Many of the relations are logging sources that run locally in
clusters, are not persisted, and report different data depending on
the currently selected replica. Views based on these sources are also
per-replica. It is not straightforward to tell from our docs which is
the case for each relation.

Furthermore, sometimes the same logical value is reported by two
relations, one reporting `clusterd`'s view of the world, and the other
reporting `environmentd`'s. For example, `mz_compute_frontiers`
vs. `mz_cluster_replica_frontiers`. However, the names do not make it
clear what the distinction is.

### Suggested fixes for schema inconsistencies

* All per-worker relations should have a corresponding "global" view
  where the results are aggregated across workers in the way most
  likely to be useful (for example, summing, taking the minimum, or
  restricting to worker 0). Because these global views are more likely
  to be useful than the underlying sources, they should have the basic
  name (e.g., `mz_arrangement_sharing`). The underlying source should
  have a name with `per_worker` suffixed (e.g.,
  `mz_arrangement_sharing_per_worker`).
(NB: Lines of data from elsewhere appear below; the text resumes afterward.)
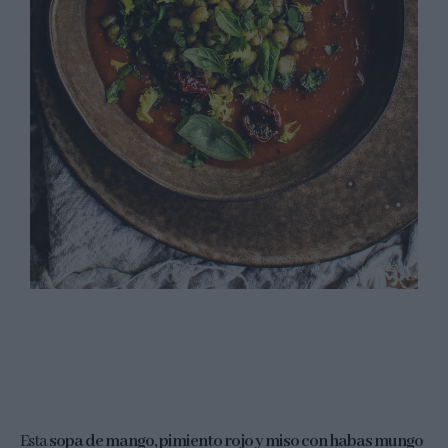
Esta
sopa de mango, pimiento rojo y miso con habas mungo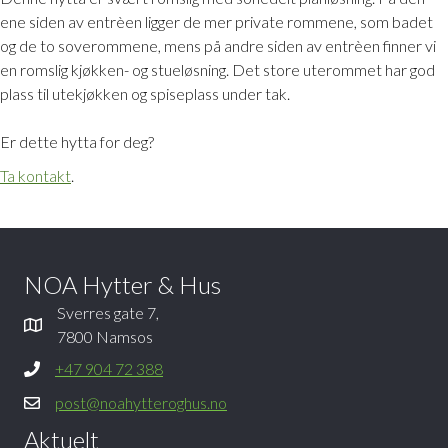
ene siden av entrèen ligger de mer private rommene, som badet
og de to soverommene, mens på andre siden av entrèen finner vi
en romslig kjøkken- og stueløsning. Det store uterommet har god
plass til utekjøkken og spiseplass under tak.
Er dette hytta for deg?
Ta kontakt
.
NOA Hytter & Hus
Sverres gate 7,
7800 Namsos
+47 904 72 388
post@noahytteroghus.no
Aktuelt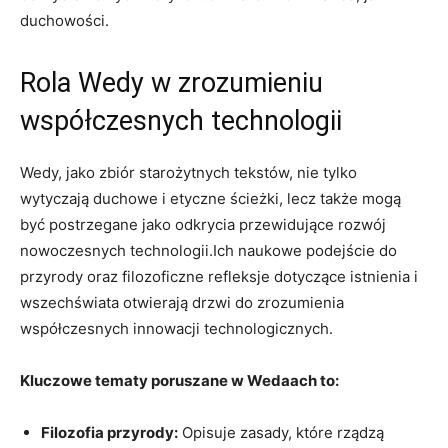
duchowości.
Rola Wedy w zrozumieniu
współczesnych technologii
Wedy, jako zbiór starożytnych tekstów, nie tylko
wytyczają duchowe i etyczne ścieżki, lecz także mogą
być postrzegane jako odkrycia przewidujące rozwój
nowoczesnych technologii.Ich naukowe podejście do
przyrody oraz filozoficzne refleksje dotyczące istnienia i
wszechświata otwierają drzwi do zrozumienia
współczesnych innowacji technologicznych.
Kluczowe tematy poruszane w Wedaach to:
Filozofia przyrody:
Opisuje zasady, które rządzą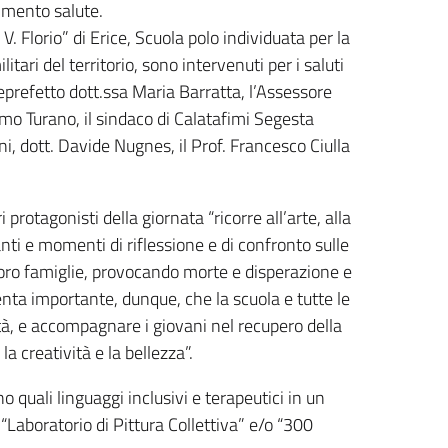
timento salute.
V. Florio” di Erice, Scuola polo individuata per la
litari del territorio, sono intervenuti per i saluti
iceprefetto dott.ssa Maria Barratta, l’Assessore
amo Turano, il sindaco di Calatafimi Segesta
i, dott. Davide Nugnes, il Prof. Francesco Ciulla
 protagonisti della giornata “ricorre all’arte, alla
ti e momenti di riflessione e di confronto sulle
loro famiglie, provocando morte e disperazione e
enta importante, dunque, che la scuola e tutte le
tà, e accompagnare i giovani nel recupero della
a creatività e la bellezza”.
 quali linguaggi inclusivi e terapeutici in un
 “Laboratorio di Pittura Collettiva” e/o “300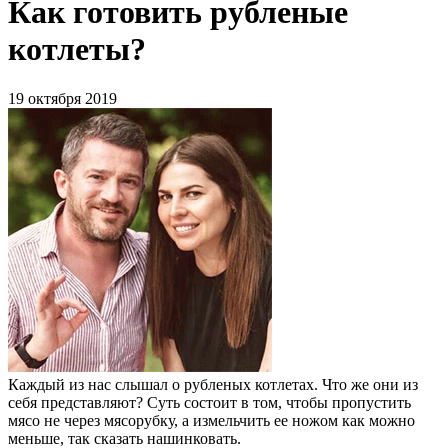
Как готовить рубленые
котлеты?
19 октября 2019
Каждый из нас слышал о рубленых котлетах. Что же они из
себя представляют? Суть состоит в том, чтобы пропустить
мясо не через мясорубку, а измельчить ее ножом как можно
меньше, так сказать нашинковать.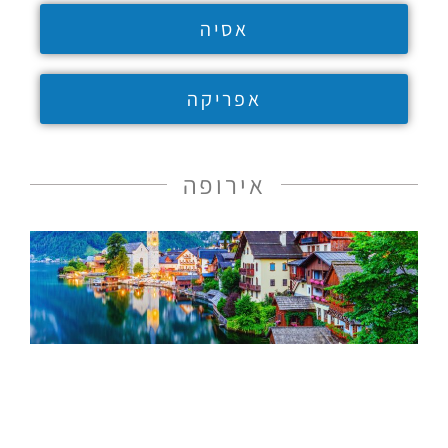
אסיה
אפריקה
אירופה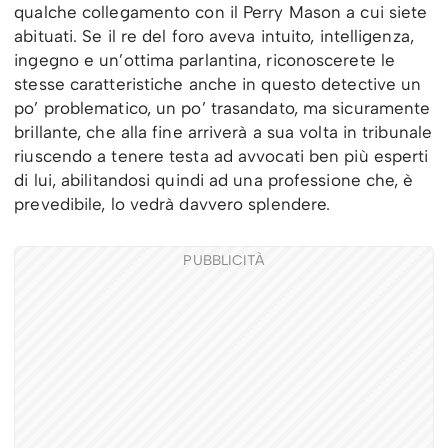
qualche collegamento con il Perry Mason a cui siete
abituati. Se il re del foro aveva intuito, intelligenza,
ingegno e un’ottima parlantina, riconoscerete le
stesse caratteristiche anche in questo detective un
po’ problematico, un po’ trasandato, ma sicuramente
brillante, che alla fine arriverà a sua volta in tribunale
riuscendo a tenere testa ad avvocati ben più esperti
di lui, abilitandosi quindi ad una professione che, è
prevedibile, lo vedrà davvero splendere.
PUBBLICITÀ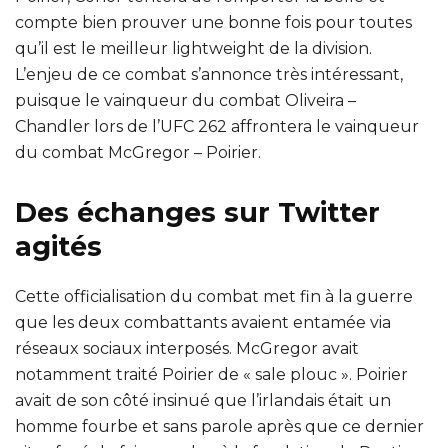
compte bien prouver une bonne fois pour toutes
qu’il est le meilleur lightweight de la division.
L’enjeu de ce combat s’annonce très intéressant,
puisque le vainqueur du combat Oliveira –
Chandler lors de l’UFC 262 affrontera le vainqueur
du combat McGregor – Poirier.
Des échanges sur Twitter
agités
Cette officialisation du combat met fin à la guerre
que les deux combattants avaient entamée via
réseaux sociaux interposés. McGregor avait
notamment traité Poirier de « sale plouc ». Poirier
avait de son côté insinué que l’irlandais était un
homme fourbe et sans parole après que ce dernier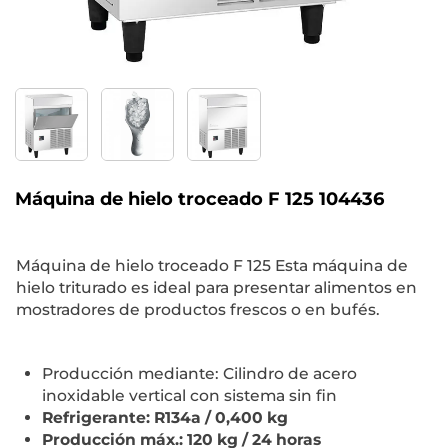
Máquina de hielo troceado F 125 104436
Máquina de hielo troceado F 125 Esta máquina de
hielo triturado es ideal para presentar alimentos en
mostradores de productos frescos o en bufés.
Producción mediante: Cilindro de acero
inoxidable vertical con sistema sin fin
Refrigerante: R134a / 0,400 kg
Producción máx.: 120 kg / 24 horas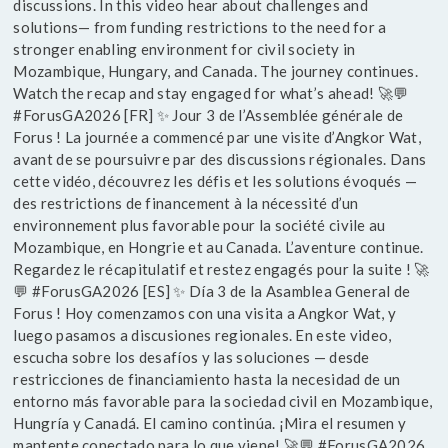
discussions. In this video hear about challenges and
solutions— from funding restrictions to the need for a
stronger enabling environment for civil society in
Mozambique, Hungary, and Canada. The journey continues.
Watch the recap and stay engaged for what’s ahead! 🚀💬
#ForusGA2026 [FR] ✨ Jour 3 de l’Assemblée générale de
Forus ! La journée a commencé par une visite d’Angkor Wat,
avant de se poursuivre par des discussions régionales. Dans
cette vidéo, découvrez les défis et les solutions évoqués —
des restrictions de financement à la nécessité d’un
environnement plus favorable pour la société civile au
Mozambique, en Hongrie et au Canada. L’aventure continue.
Regardez le récapitulatif et restez engagés pour la suite ! 🚀
💬 #ForusGA2026 [ES] ✨ Día 3 de la Asamblea General de
Forus ! Hoy comenzamos con una visita a Angkor Wat, y
luego pasamos a discusiones regionales. En este video,
escucha sobre los desafíos y las soluciones — desde
restricciones de financiamiento hasta la necesidad de un
entorno más favorable para la sociedad civil en Mozambique,
Hungría y Canadá. El camino continúa. ¡Mira el resumen y
mantente conectado para lo que viene! 🚀💬 #ForusGA2026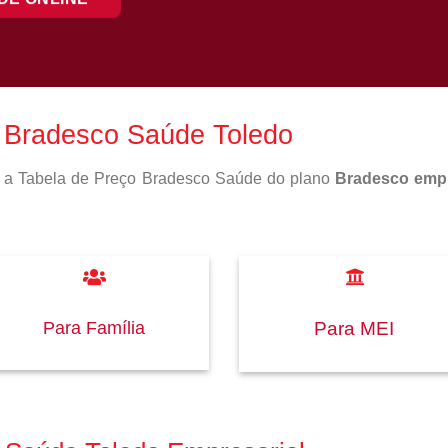
o Bradesco Saúde Toledo
so a Tabela de Preço Bradesco Saúde do plano
Bradesco empr
Para Família
Para MEI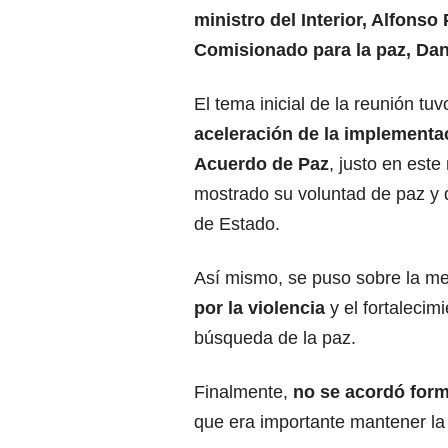
ministro del Interior, Alfonso 
Comisionado para la paz, Da
El tema inicial de la reunión tuv
aceleración de la implementa
Acuerdo de Paz
, justo en est
mostrado su voluntad de paz y do
de Estado.
Así mismo, se puso sobre la m
por la violencia
y el fortalecim
búsqueda de la paz.
Finalmente,
no se acordó form
que era importante mantener la 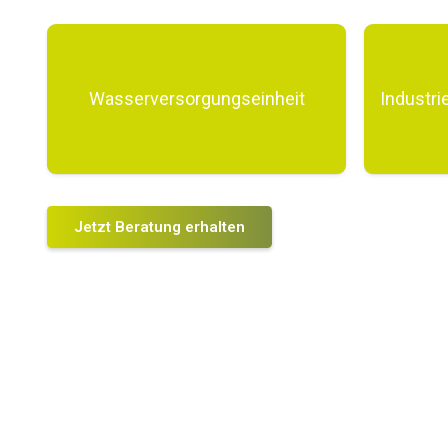
Wasserversorgungseinheit
Industri
Jetzt Beratung erhalten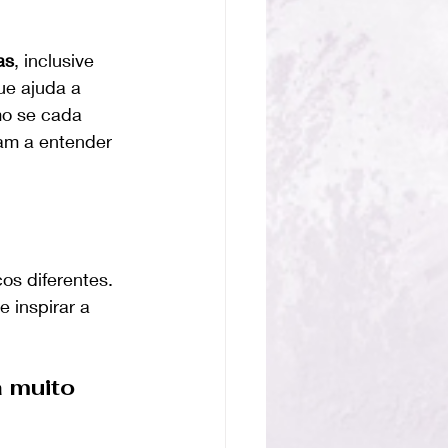
as
, inclusive 
ue ajuda a 
mo se cada 
am a entender 
os diferentes. 
 inspirar a 
 muito 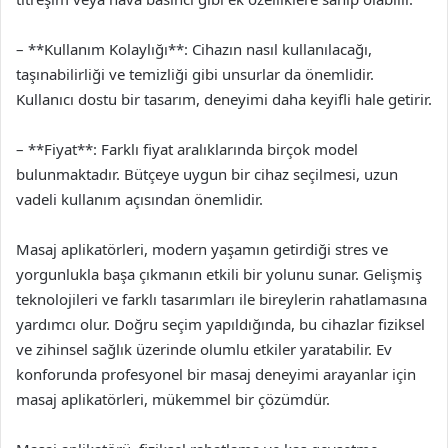
– **Kullanım Kolaylığı**: Cihazın nasıl kullanılacağı,
taşınabilirliği ve temizliği gibi unsurlar da önemlidir.
Kullanıcı dostu bir tasarım, deneyimi daha keyifli hale getirir.
– **Fiyat**: Farklı fiyat aralıklarında birçok model
bulunmaktadır. Bütçeye uygun bir cihaz seçilmesi, uzun
vadeli kullanım açısından önemlidir.
Masaj aplikatörleri, modern yaşamın getirdiği stres ve
yorgunlukla başa çıkmanın etkili bir yolunu sunar. Gelişmiş
teknolojileri ve farklı tasarımları ile bireylerin rahatlamasına
yardımcı olur. Doğru seçim yapıldığında, bu cihazlar fiziksel
ve zihinsel sağlık üzerinde olumlu etkiler yaratabilir. Ev
konforunda profesyonel bir masaj deneyimi arayanlar için
masaj aplikatörleri, mükemmel bir çözümdür.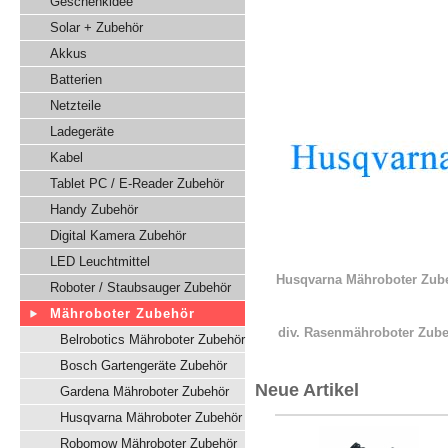
Geschenkidee
Solar + Zubehör
Akkus
Batterien
Netzteile
Ladegeräte
Kabel
Tablet PC / E-Reader Zubehör
Handy Zubehör
Digital Kamera Zubehör
LED Leuchtmittel
Husqvarna Mähroboter Zub
Roboter / Staubsauger Zubehör
Mähroboter Zubehör
div. Rasenmähroboter Zub
Belrobotics Mähroboter Zubehör
Bosch Gartengeräte Zubehör
Neue Artikel
Gardena Mähroboter Zubehör
Husqvarna Mähroboter Zubehör
Robomow Mähroboter Zubehör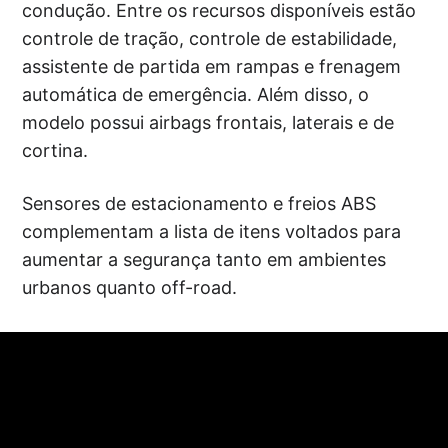
condução. Entre os recursos disponíveis estão
controle de tração, controle de estabilidade,
assistente de partida em rampas e frenagem
automática de emergência. Além disso, o
modelo possui airbags frontais, laterais e de
cortina.
Sensores de estacionamento e freios ABS
complementam a lista de itens voltados para
aumentar a segurança tanto em ambientes
urbanos quanto off-road.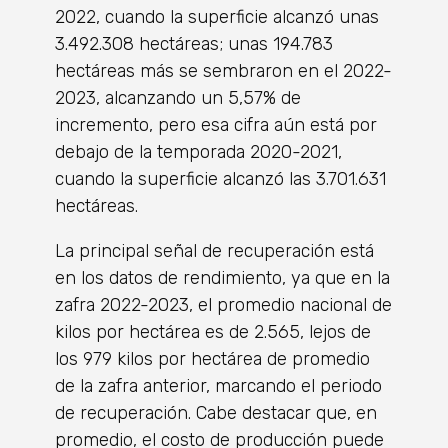
2022, cuando la superficie alcanzó unas
3.492.308 hectáreas; unas 194.783
hectáreas más se sembraron en el 2022-
2023, alcanzando un 5,57% de
incremento, pero esa cifra aún está por
debajo de la temporada 2020-2021,
cuando la superficie alcanzó las 3.701.631
hectáreas.
La principal señal de recuperación está
en los datos de rendimiento, ya que en la
zafra 2022-2023, el promedio nacional de
kilos por hectárea es de 2.565, lejos de
los 979 kilos por hectárea de promedio
de la zafra anterior, marcando el periodo
de recuperación. Cabe destacar que, en
promedio, el costo de producción puede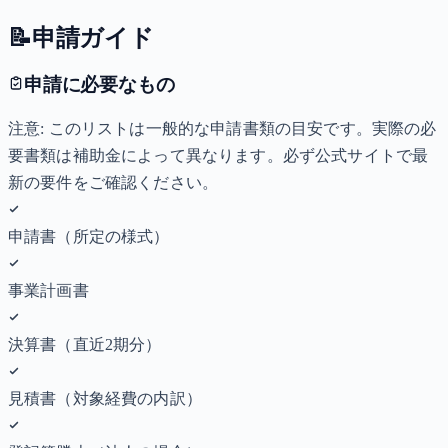
📝
申請ガイド
申請に必要なもの
注意: このリストは一般的な申請書類の目安です。実際の必
要書類は補助金によって異なります。必ず公式サイトで最
新の要件をご確認ください。
申請書（所定の様式）
事業計画書
決算書（直近2期分）
見積書（対象経費の内訳）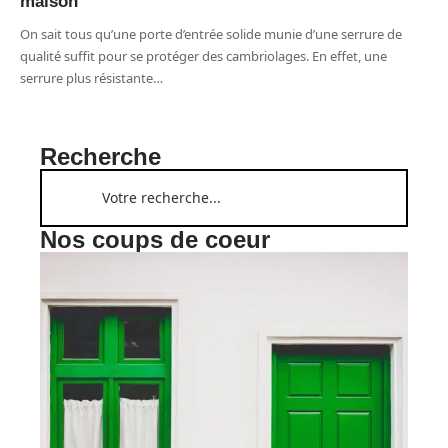
maison
On sait tous qu’une porte d’entrée solide munie d’une serrure de
qualité suffit pour se protéger des cambriolages. En effet, une
serrure plus résistante
…
Recherche
Nos coups de coeur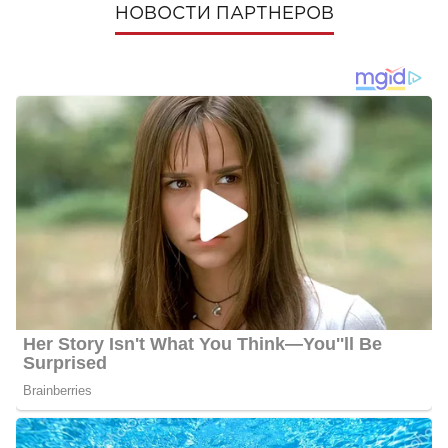
НОВОСТИ ПАРТНЕРОВ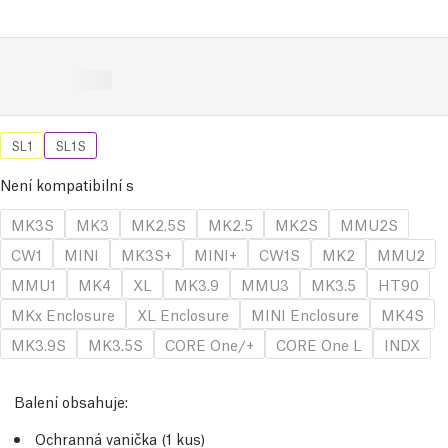
SL1
SL1S
Není kompatibilní s
MK3S
MK3
MK2.5S
MK2.5
MK2S
MMU2S
CW1
MINI
MK3S+
MINI+
CW1S
MK2
MMU2
MMU1
MK4
XL
MK3.9
MMU3
MK3.5
HT90
MKx Enclosure
XL Enclosure
MINI Enclosure
MK4S
MK3.9S
MK3.5S
CORE One/+
CORE One L
INDX
Balení obsahuje:
Ochranná vanička (1 kus)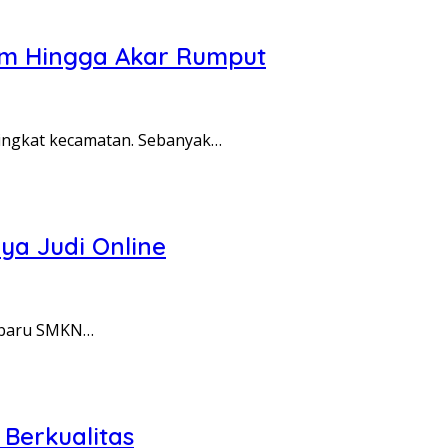
am Hingga Akar Rumput
ingkat kecamatan. Sebanyak…
ya Judi Online
a baru SMKN…
 Berkualitas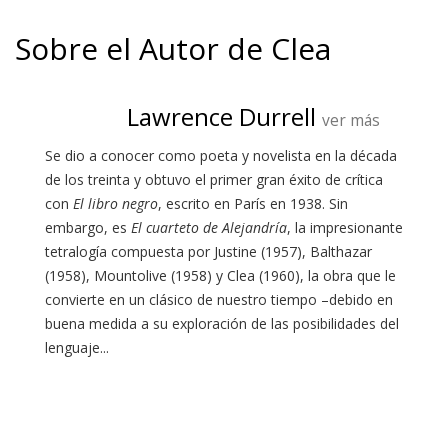
Sobre el Autor de Clea
Lawrence Durrell
ver más
Se dio a conocer como poeta y novelista en la década
de los treinta y obtuvo el primer gran éxito de crítica
con
El libro negro
, escrito en París en 1938. Sin
embargo, es
El cuarteto de Alejandría
, la impresionante
tetralogía compuesta por Justine (1957), Balthazar
(1958), Mountolive (1958) y Clea (1960), la obra que le
convierte en un clásico de nuestro tiempo –debido en
buena medida a su exploración de las posibilidades del
lenguaje...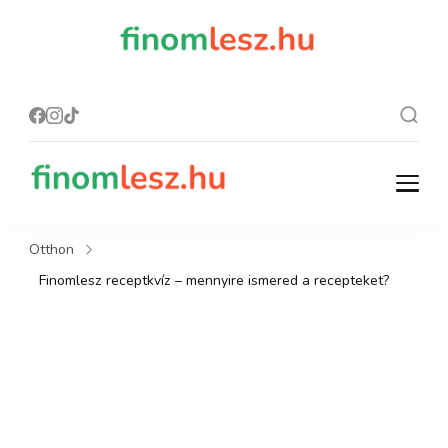
finomles
Recept, ami
finom lesz.
z.hu
finomlesz.hu
Recept, ami finom lesz.
Otthon
Finomlesz receptkvíz – mennyire ismered a recepteket?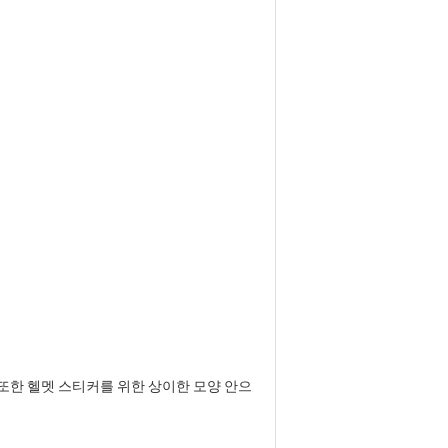
 또한 헬멧 스티커를 위한 상이한 모양 안으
Furthermore, the per-worker
  variant should be clearly less prominent in documentation (either at
  the bottom of the page, or in a "see more" section that has to be
  clicked to expand).
* The expectations about per-worker relations should be clearly
  documented (e.g., we should clearly say whether the values for each
  worker are expected to be the same during normal operation).
* `raw` variants should be removed, and all introspection relations
  should present durations as nanoseconds timestamps. This allows us to
  provide the full precision, while also allowing users to cast the
  durations to intervals if they find those more convenient.
* All relations that report a simple count or sum should be views based on
  a `*_raw` variant that maintains the count or sum in the Differential
  diff field. These relations previously had an `_internal` suffix, but
  `_raw` is less likely to be confused with the `mz_internal` schema,
  and better reflects that fact that these relations contain unaggregated
  data.
* All columns containing nanoseconds timestamps should have names
  suffixed with `_ns`.
* The `sum` column should be removed from all histogram sources.
  Maintaining that field has some cost, in the form of additional state
  we must keep, a roughly doubled amount of updates, and code complexity.
  On the other hand, it is not clear how much value the `sum` field
  provides given that we can approximate it.
* All histogram views or sources should be suffixed with `_histogram`,
  to make their role more obvious.

### Possibly useful missing views

#### Channel-to-operator mapping

See [GitHub
PR](https://github.com/MaterializeInc/materialize/pull/17825).

#### Scope child to parent mapping

The only way to understand the structure of scope nesting currently is
to use the `mz_dataflow_addresses` relation and do some tedious list
manipulation. A simple view of `(id, parent_id)` would make this much
simpler.

#### Transitive object dependencies and end-to-end lag

We should add the transitive closure of `mz_object_dependencies`,
called e.g. `mz_transitive_object_dependencies`.

This will allow us to see the end-to-end frontier lag for any
dataflow.

#### More views enriched with operator names, dataflow names, etc.

(Not quite sure about this -- it's tricky to balance ease-of-use with
not blowing up the set of documented relations)

## Alternatives

None known to me

## Open questions

* Are there further views that could be useful but that we don't have
access to? We should fill this out as more become known to us (e.g.,
while debugging customer issues)

* Is there a better name than `_internal` for the non-aggregated sources?